Source Newsroom: Texas A&M University
Newswise — COLLEGE STATION, March 10, 2011 – Changing global climate due to on-going and projected warming have great potential to impact U.S. naval forces worldwide, according to a panel report issued today that includes a Texas A&M University researcher.
A warming climate presents national and homeland security challenges that will require the U.S. military to adopt a new way of doing business according to the report, National Security Implications of Climate Change for U.S. Naval Forces. The report, issued by the National Research Council and requested by the Chief of Naval Operations, paints an ominous picture of disputes over national boundaries and exclusive economic zones, strains on naval capabilities due to increasing disaster assistance demands, vulnerabilities of naval coastal facilities to sea level rise, greater demands on America’s international maritime partnerships, and a shortfall in naval capabilities and personnel trained to operate in the Arctic, says Mahlon “Chuck” Kennicutt II, professor of oceanography who was a member of the committee that authored the report.

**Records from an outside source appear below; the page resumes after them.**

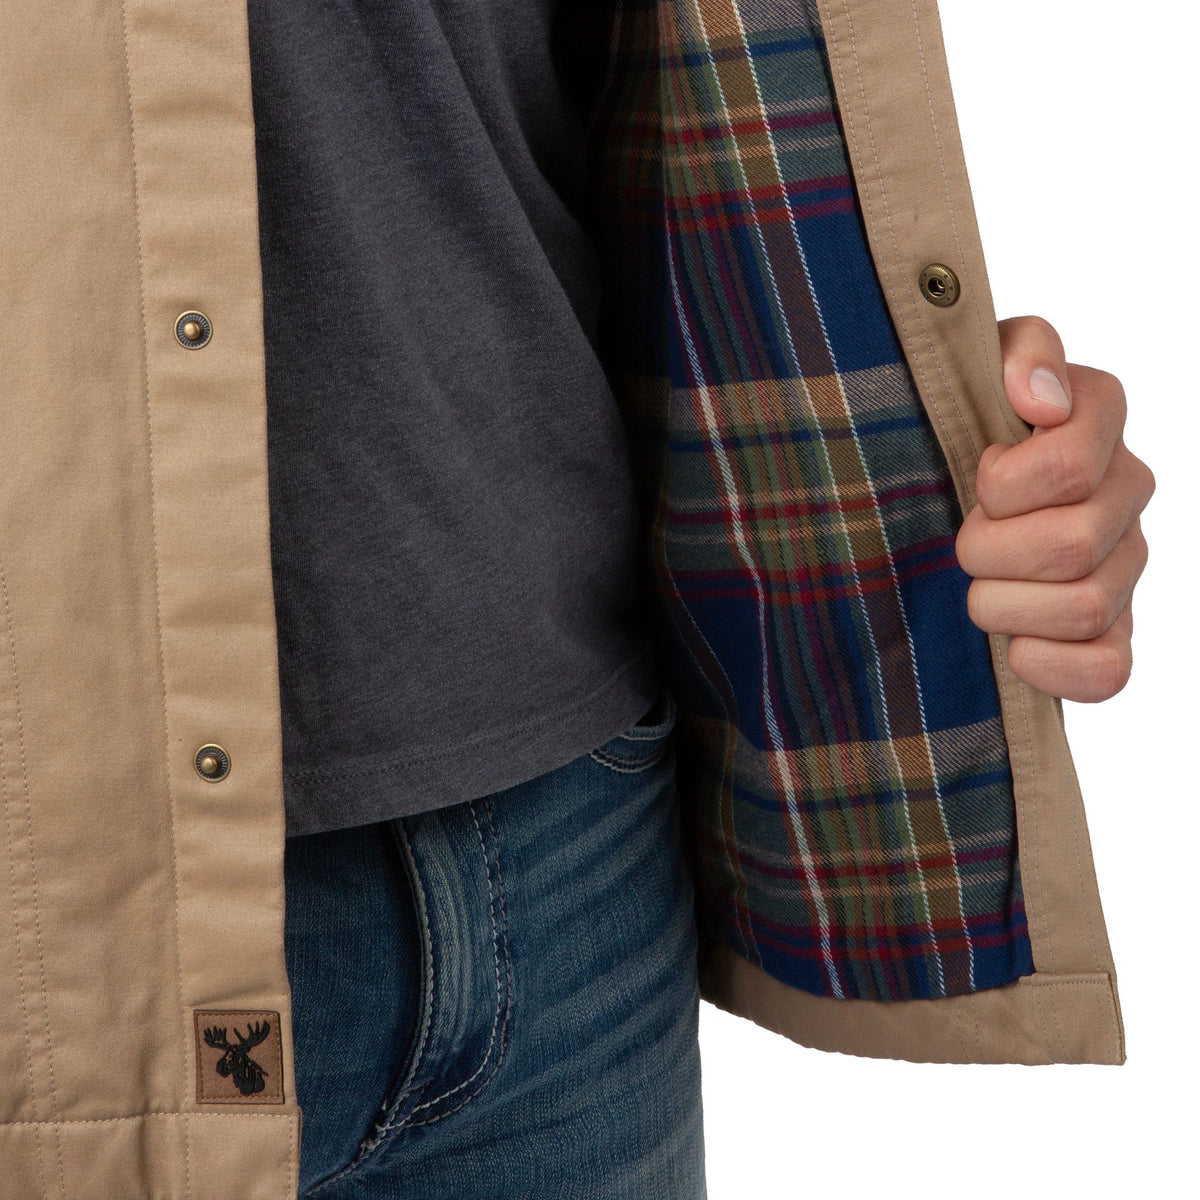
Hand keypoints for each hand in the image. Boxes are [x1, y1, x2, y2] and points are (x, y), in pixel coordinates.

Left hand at [955, 316, 1154, 701]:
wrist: (940, 484)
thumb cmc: (956, 420)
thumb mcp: (974, 357)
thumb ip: (1019, 351)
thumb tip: (1040, 398)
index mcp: (1099, 420)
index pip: (1074, 465)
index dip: (1007, 483)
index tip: (979, 475)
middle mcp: (1126, 493)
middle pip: (1071, 545)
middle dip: (990, 550)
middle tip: (964, 539)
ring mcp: (1124, 566)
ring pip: (1083, 608)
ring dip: (1004, 605)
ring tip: (980, 586)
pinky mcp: (1110, 632)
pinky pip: (1109, 671)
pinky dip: (1050, 666)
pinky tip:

The committee included retired military leaders, policy experts from private sector “think tanks” and university researchers and scientists. The committee, which met nine times over more than 12 months, heard testimony from a large number of military, private sector and scientific experts. It was asked to examine climate change impacts on our world and how these might affect U.S. Naval forces’ (including the Navy, Marine Corps and the Coast Guard) operations and capabilities.)
“We were given a broad mandate to look at how climate change could affect naval forces.” Kennicutt says. “The U.S. military needs to know what the world will look like 20-30 years from now if it is to make the preparations today to cope with tomorrow’s realities.”
The report describes a range of realistic scenarios about what could happen if climate change continues to unfold as most scientists believe it will over the next few decades. Kennicutt says the committee took the United Nations Intergovernmental Panel on Climate Change (IPCC) most likely future scenarios as a basis for its deliberations.
“It is an eye-opening report and presents a rather foreboding series of possible outcomes as our planet warms and reacts to past and continued greenhouse gas emissions.” Kennicutt said.
“The report brings to the attention of U.S. naval leadership areas that need attention in future planning and that will prepare the Navy for a warmer world.”
Kennicutt points out that if the polar icecaps in Greenland and Antarctica continue to melt, sea levels around the world will dramatically rise. Rising sea levels could have wide ranging detrimental impacts on naval facilities now and in the future, the report says.
“Arctic sea ice is melting much faster than predicted just a few years ago, so much so that there could be a summer, ice-free Arctic Ocean in a matter of years,” he explains.
In the Arctic, the Northwest Passage could become seasonally ice-free, allowing for routine transiting of ocean going vessels across the Arctic Ocean. This would reduce shipping time by as much as one-third from Europe to Asia alone.
“How this affects homeland security and what it means for terrorists or contraband smugglers that have ill will toward the U.S. is largely unknown,” Kennicutt adds.
“It would open large areas of the Arctic Ocean that were previously inaccessible to fishing, tourism, oil and gas exploration and possible environmental disasters. Studies suggest that as much as 30 percent of the world’s remaining oil and gas reserves are above the Arctic Circle, so it seems inevitable that exploration, exploitation and transport of oil and gas in the region will increase.”
The United Nations “Law of the Sea” Treaty allows countries to expand their seaward national boundaries, creating friction between Arctic nations, he points out. The Arctic is seen by many as the epicenter for conflicts related to the “Law of Sea” as the Arctic Ocean is ringed by eight nations.
He adds that conflict over new national boundaries in the Arctic has already strained our relations with Canada, since much of Canada’s territory is in the Arctic and their claims overlap with U.S. claims. The U.S. considers the Northwest Passage international waters, whereas Canada sees them as within its national boundaries.
“How this will affect U.S. national and homeland security is open to debate, but it is clear that an ice-free summer Arctic will dramatically change the politics and military strategies of the north for the foreseeable future,” Kennicutt says.
The committee also looked at how droughts and other weather disasters play a role in the military’s human assistance/disaster relief activities, such as the role the military played in recent tsunami and earthquake incidents (though not climate related). In recent years, there has been a growing demand on the U.S. military to serve a lead role in disaster relief.
“Especially dire are predicted impacts of famines and other natural disasters on Africa and the movement of refugees into Europe,” he explains. “Predictions suggest that over the next few decades droughts will be more severe, and so will storms such as hurricanes and typhoons, and this could put a severe strain on the military as it tries to respond to increasingly frequent natural disasters worldwide.
“How the U.S. military responds to a changing world will be critical to how prepared we are as a nation for a future that might look quite different than today,” he notes. “The report looks at some rather dire situations that could become a reality in just a few short years, and will the U.S. naval forces be ready to respond?”